Downturn Abbey
- Cover
- Author: Paul Howard
- Illustrator: Alan Clarke
- Cover artist: Alan Clarke
- Language: English
- Series: Ross O'Carroll-Kelly
- Set in: Dublin, 2011–12
- Published: 26 September 2013
- Publisher: Penguin Books
- Publication place: Republic of Ireland
- Media type: Paperback
- Pages: 400
- ISBN: 978-1-84488-292-2
- Dewey Decimal: 823.92
- Preceded by: The Shelbourne Ultimatum
- Followed by: Keeping Up with the Kalashnikovs

= Downturn Abbey =

Book by Paul Howard

Downturn Abbey is a 2013 novel by Irish journalist and author Paul Howard and the thirteenth in the Ross O'Carroll-Kelly series.

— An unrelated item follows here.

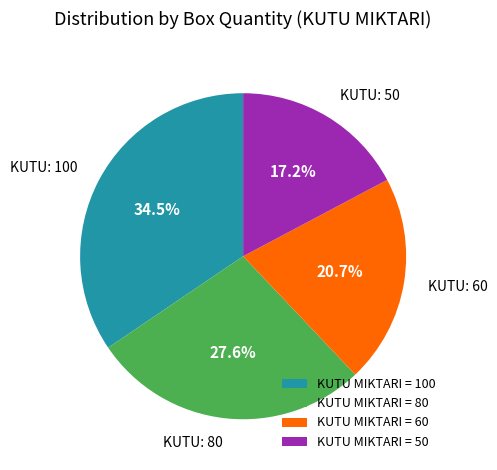

Is there any slice that represents more than half of the pie?

No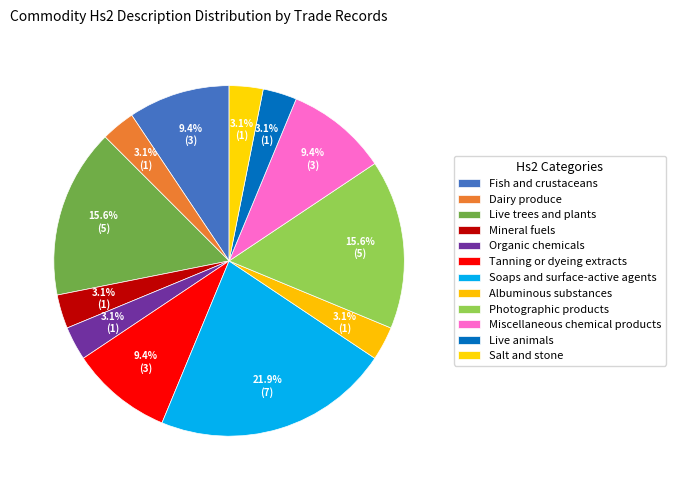

To the nearest percent, what is the difference between the largest and smallest slice percentages?

19%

The title is a reference to Downton Abbey and the ongoing economic downturn.

==Plot==
Ross becomes a grandfather and his teenage son Ronan becomes a father. Honor is dropped from one of Fionnuala's Hallmark Channel films and is expelled from school. Charles and Fionnuala's divorce comes through. Sorcha throws a Downton Abbey-themed party. Ronan falls in with a local gangster. Fionnuala moves into "mommy porn" with Fifty Greys in Shades, and begins a relationship with Oisinn.

==Reception==

In the Irish Independent, Ian O'Doherty wrote that "despite all the well-rendered social observations, there is an inevitable, and not unwelcome, familiarity to some of the scenes of chaos. Perhaps Ross has stopped being that scathing postcard from the edge of madness of old and become a more comfy, annual family newsletter."

Writing in The Irish Times, John Boyne praised the book, saying that "The Ross novels show no signs of running out of steam and are already the most sustained feat of comic writing in Irish literature." and praising the portrayal of Ross and Fionnuala's appearance on Miriam Meets "It’s the aggressive relationship between mother and son that provides one of the most unexpectedly moving scenes in the novel. […] when Fionnuala denies that her son is her top achievement Ross feels "suddenly hurt by that. It’s like I’ve been kicked in the stomach." And when she goes on to admit that the lack of warmth or affection between them was down to her, it's a genuinely moving moment."

Downturn Abbey won the International Education Services Popular Fiction Book of the Year Award at the Irish Book Awards.